(EXERCISE DESCRIPTION) Please reproduce the passage about a first trip to London word for word, from its opening line to its final sentence.

(EXERCISE PASSAGE)
【明報專訊】For reasons unfamiliar to me I surrendered all my travel documents to the authorities the other day. I'm grounded officially, though the COVID-19 pandemic has effectively commanded me so for more than a year. I didn't complain and I don't and I won't. Still I miss London, my London!
I had my first sensual experience of London some thirty years ago. It was an April rainy day or a rainy bleak day when my elder sister and I got into serious trouble in passing through the immigration point at Heathrow. Those immigration officers, though civilised and sensitive they had to be, tended to suspect that everyone from Hong Kong holding a colonial passport would discreetly harbour the sparkling idea and desire to settle illicitly in England, deserting whatever he or she had fortunately and legitimately gathered back in Hong Kong as if casually dumping an unwanted ex, alas. I confess I had no such idea of settlement (whatever that may mean) in any part of the globe at that time when I was barely twenty one. I just carried a few books along with me to kill my travel time more gainfully and handsomely. One of the titles I brought was Glanville Williams' little gem, Learning the Law, as I was then toying with the idea of studying law.
"You read law books even on your trip?" asked the immigration officer. I shrugged, "It's not really a law book but a precursor of law books."

(STUDY MATERIAL)
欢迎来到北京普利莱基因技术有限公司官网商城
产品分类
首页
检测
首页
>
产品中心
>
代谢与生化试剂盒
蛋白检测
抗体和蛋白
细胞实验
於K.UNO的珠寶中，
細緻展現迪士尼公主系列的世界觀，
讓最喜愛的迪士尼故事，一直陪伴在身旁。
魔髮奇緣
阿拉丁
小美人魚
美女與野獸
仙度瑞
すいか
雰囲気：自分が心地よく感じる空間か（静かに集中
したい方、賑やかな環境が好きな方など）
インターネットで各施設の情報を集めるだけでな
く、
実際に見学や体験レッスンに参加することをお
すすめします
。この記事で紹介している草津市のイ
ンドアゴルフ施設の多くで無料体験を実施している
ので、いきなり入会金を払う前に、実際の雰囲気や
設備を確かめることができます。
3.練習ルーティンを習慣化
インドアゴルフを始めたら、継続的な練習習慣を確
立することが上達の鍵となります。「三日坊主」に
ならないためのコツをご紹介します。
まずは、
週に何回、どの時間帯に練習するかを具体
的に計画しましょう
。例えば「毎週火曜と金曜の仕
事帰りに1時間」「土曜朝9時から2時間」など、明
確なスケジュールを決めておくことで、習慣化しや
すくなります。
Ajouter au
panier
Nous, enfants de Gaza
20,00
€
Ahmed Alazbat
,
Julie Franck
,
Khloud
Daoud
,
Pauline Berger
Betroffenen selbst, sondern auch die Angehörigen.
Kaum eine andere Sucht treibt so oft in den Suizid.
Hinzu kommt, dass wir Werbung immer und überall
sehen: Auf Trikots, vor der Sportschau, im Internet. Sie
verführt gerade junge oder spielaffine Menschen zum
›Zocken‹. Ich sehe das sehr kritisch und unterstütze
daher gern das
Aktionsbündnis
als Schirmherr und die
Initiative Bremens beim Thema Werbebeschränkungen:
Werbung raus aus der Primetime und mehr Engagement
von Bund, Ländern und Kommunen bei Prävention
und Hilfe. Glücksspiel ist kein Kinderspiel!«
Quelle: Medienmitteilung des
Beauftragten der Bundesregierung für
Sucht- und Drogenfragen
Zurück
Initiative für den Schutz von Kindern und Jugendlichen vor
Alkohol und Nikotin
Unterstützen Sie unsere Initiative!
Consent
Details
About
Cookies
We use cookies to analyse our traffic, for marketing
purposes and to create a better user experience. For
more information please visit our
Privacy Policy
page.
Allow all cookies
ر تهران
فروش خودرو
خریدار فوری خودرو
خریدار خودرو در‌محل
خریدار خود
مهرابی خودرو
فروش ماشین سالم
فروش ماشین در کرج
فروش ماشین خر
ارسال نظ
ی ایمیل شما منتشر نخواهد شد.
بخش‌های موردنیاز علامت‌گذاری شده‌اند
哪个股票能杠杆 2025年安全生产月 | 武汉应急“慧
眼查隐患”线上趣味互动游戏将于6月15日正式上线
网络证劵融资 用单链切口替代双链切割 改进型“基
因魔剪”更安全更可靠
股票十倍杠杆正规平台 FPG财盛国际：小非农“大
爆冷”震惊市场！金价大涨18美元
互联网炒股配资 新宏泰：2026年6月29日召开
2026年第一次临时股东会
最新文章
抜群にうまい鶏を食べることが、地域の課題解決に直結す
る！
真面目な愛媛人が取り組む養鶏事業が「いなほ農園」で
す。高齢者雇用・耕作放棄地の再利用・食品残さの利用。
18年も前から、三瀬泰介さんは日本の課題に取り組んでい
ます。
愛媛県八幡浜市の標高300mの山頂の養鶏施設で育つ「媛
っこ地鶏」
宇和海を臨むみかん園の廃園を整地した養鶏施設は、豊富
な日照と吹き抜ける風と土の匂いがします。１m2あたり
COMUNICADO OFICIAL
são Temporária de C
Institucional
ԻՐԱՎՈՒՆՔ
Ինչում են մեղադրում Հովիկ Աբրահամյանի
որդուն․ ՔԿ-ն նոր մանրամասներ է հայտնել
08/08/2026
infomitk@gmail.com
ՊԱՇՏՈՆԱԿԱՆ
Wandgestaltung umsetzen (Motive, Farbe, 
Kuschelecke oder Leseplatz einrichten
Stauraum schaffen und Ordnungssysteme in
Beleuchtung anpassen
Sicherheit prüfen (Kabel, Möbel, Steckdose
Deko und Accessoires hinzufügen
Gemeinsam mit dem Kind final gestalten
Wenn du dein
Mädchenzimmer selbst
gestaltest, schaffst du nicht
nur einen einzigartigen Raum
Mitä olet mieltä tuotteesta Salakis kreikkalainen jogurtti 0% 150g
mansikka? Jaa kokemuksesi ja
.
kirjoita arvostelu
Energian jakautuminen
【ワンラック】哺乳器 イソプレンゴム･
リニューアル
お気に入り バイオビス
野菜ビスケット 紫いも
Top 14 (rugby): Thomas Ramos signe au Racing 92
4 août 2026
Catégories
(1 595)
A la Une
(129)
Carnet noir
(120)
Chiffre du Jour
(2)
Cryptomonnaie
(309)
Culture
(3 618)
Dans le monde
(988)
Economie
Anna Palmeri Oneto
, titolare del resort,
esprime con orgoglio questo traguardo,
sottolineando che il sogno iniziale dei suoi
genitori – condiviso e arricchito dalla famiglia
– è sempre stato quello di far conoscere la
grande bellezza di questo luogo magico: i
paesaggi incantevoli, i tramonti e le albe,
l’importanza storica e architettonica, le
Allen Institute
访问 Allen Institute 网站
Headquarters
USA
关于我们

(RESPONSE AREA)
【明報專訊】For reasons unfamiliar to me I surrendered all my travel documents to the authorities the other day. I'm grounded officially, though the COVID-19 pandemic has effectively commanded me so for more than a year. I didn't complain and I don't and I won't. Still I miss London, my London!
I had my first sensual experience of London some thirty years ago. It was an April rainy day or a rainy bleak day when my elder sister and I got into serious trouble in passing through the immigration point at Heathrow. Those immigration officers, though civilised and sensitive they had to be, tended to suspect that everyone from Hong Kong holding a colonial passport would discreetly harbour the sparkling idea and desire to settle illicitly in England, deserting whatever he or she had fortunately and legitimately gathered back in Hong Kong as if casually dumping an unwanted ex, alas. I confess I had no such idea of settlement (whatever that may mean) in any part of the globe at that time when I was barely twenty one. I just carried a few books along with me to kill my travel time more gainfully and handsomely. One of the titles I brought was Glanville Williams' little gem, Learning the Law, as I was then toying with the idea of studying law.
"You read law books even on your trip?" asked the immigration officer. I shrugged, "It's not really a law book but a precursor of law books."